In conjunction with the title of the work, the reason for his sadness was never stated.

==Composition and history==
The work's original form was a silent black and white movie that was filmed outdoors in 1970, apparently in front of Ader's house. The movie was shown in Claremont College, but has since been lost. A still from the movie, however, was extracted and made into a post card. It shows Ader with his head in his hand crying. The back of the post card had the written inscription “I'm too sad to tell you”. It was dated September 13, 1970. The card was mailed to a number of Ader's friends. The image has also been reproduced in a photographic version with the inscription written in the lower right hand corner. The post card and photograph have become iconic of the work and a symbol that many artists have emulated (see Influence below).

A second version of the film was made in Amsterdam in 1971. This was more of a performance with Ader appearing to be calm before the shooting and rubbing his eyes during the filming to produce tears and build emotional intensity. Ten minutes of film was shot with the final version edited to about three and a half minutes. The edited version captures Ader at his most anguished. His face is framed closely. There is no introduction or conclusion, no reason given and no relief from the anguish that is presented. Critics have said that it is hard not to be affected by the film, with its offering of “raw passion to anyone willing to watch”.

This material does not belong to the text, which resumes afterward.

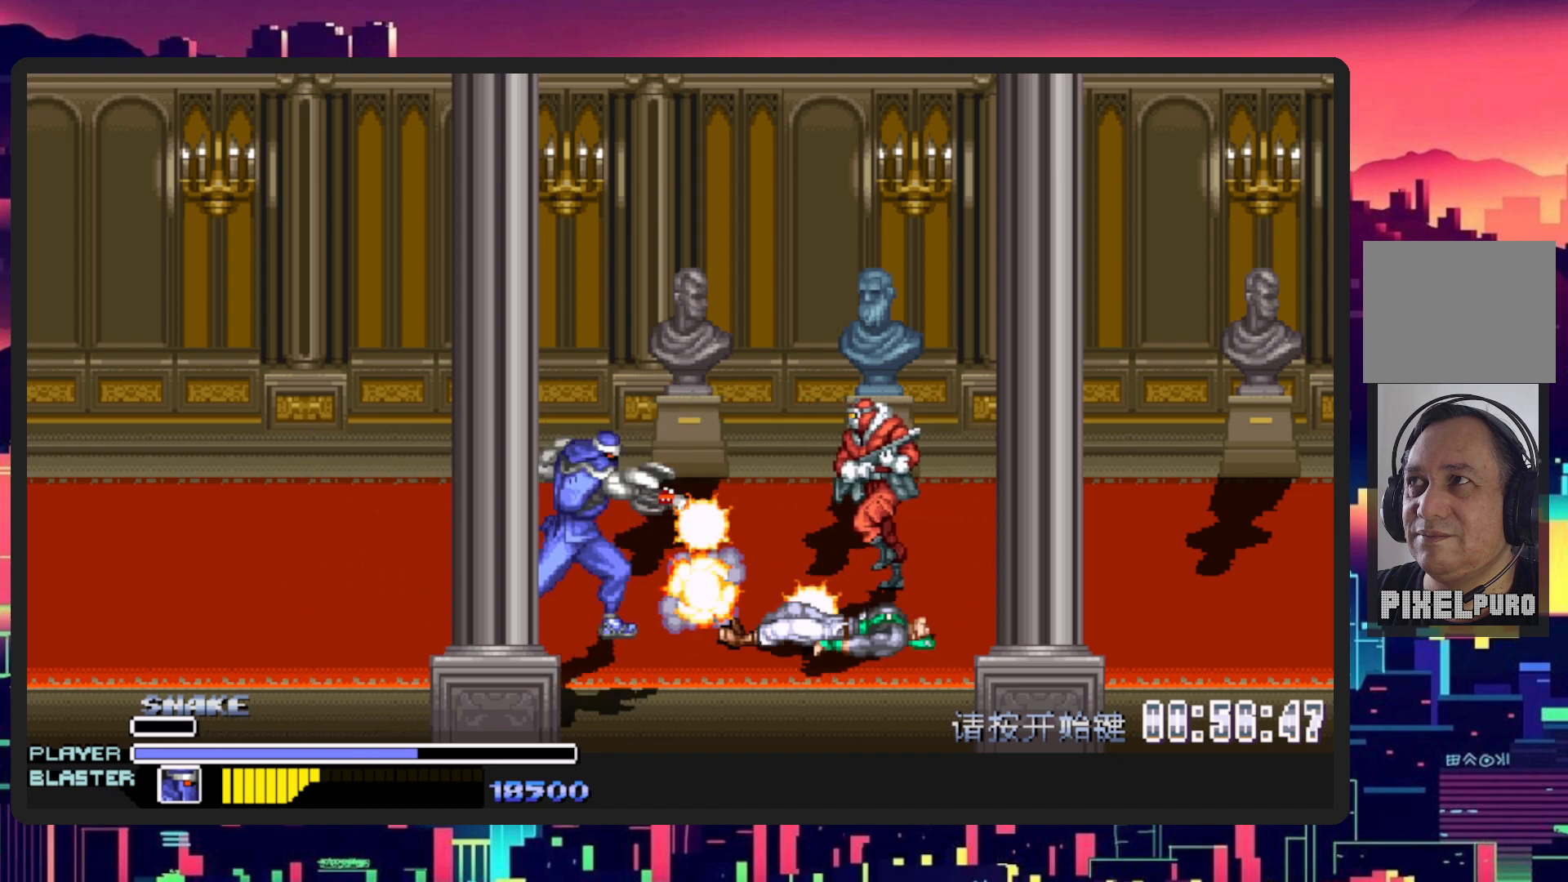
{"buttons": ["DPAD_UP", "DPAD_RIGHT"], "events": [[483, "DPAD_UP", "down"]]}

==Critical interpretation==
The work has inspired many critical interpretations and analysis.

There seems to be an overall tension between the sincerity of the artist's captured emotions and performance aspects of the works. Artists James Roberts and Collier Schorr, for example, feel the works are at once intensely personal and yet very arbitrary. There was a true reason for Ader's sadness, but that is not shared with us. Bruce Hainley, contributing editor to Artforum, thinks the reasons for his sadness are beside the point. In his view, Ader walks a fine line between sincerity (the sadness is real) and melodrama (the work is staged multiple times). Jörg Heiser, coeditor of Frieze, views the work as an ironic statement of the artist taking on all of the embarrassment of the expressed emotion while leaving it open as to whether or not the viewer takes on the embarrassment as well.

Women reviewers have been more critical. Jennifer Doyle in her book Hold it Against Me: Difficulty and Emotion in Contemporary Art feels the work may be seen as real due to the tradition of the “melancholy white male artist”. She sees this in contrast to how a woman would have been perceived as either acting or in hysterics. Journalist Betty van Garrel goes so far as to say (in translation) "Ader is a sentimental loser, a romantic softie, a problem case and not even original in that."

==Influence==
I'm too sad to tell you has influenced a large number of artists, with many composing interpretations and homages to the work. These include:
- Alexander Brandt said of his goal of imitating Ader's pose in his own self-portrait:
"My appropriation of this visual has a strategic aim. I myself do not fit the cliché of a tragic artist ... It is the reactions it will produce with the audience that interest me."
- David Horvitz on the influence for his book Sad Depressed People:
"If you look at my book, all the images are with people's hands to their faces ... this was actually a direct reference to Ader's image."
- Vik Muniz created Self Portrait (I Am Too Sad to Tell You, after Bas Jan Ader) with his head in his hand per Ader.
- Hugh O'Donnell created a performance piece performed with Ader's movie.
- Lisa Rovner said Ader's movie "was the most beautiful thing she's ever seen."
- Kehinde Wiley connects this work to his own "Colourful Realm" series, saying "There’s the subject of the misery or the search for authenticity, which, no matter what your race, gender, class is, what we all are seeking is the impossibility."